=== Le problème ===
Recopiez les lignes comprises entre celle qui contient "dog også af" et celle qui contient "Lappeskivens hastighed: 0-100", incluses. Substituez-y "renoveret" à "brugt" sans rien modifier d'autre.

**** Données d'entrée

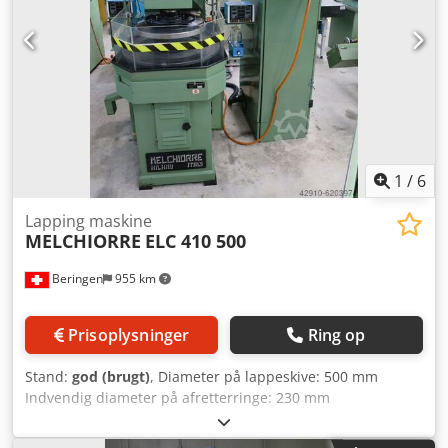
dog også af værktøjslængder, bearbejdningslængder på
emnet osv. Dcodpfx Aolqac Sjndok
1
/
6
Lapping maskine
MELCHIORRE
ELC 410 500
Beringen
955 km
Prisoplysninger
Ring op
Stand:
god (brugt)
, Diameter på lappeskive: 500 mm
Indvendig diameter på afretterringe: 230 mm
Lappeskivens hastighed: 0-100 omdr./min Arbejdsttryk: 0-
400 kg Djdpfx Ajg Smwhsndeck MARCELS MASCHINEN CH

********
**** Données d'entrée

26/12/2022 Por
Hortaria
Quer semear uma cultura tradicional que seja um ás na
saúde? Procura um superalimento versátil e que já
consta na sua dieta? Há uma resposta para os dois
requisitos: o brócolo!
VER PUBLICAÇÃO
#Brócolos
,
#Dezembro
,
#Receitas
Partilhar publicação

********

=== Résultat ===
dog også af værktøjslængder, bearbejdningslængder på
emnet osv. Dcodpfx Aolqac Sjndok
1
/
6
Lapping maskine
MELCHIORRE
ELC 410 500
Beringen
955 km
Prisoplysninger
Ring op
Stand:
god (renoveret)
, Diameter på lappeskive: 500 mm
Indvendig diameter på afretterringe: 230 mm
Lappeskivens hastighed: 0-100 omdr./min Arbejdsttryk: 0-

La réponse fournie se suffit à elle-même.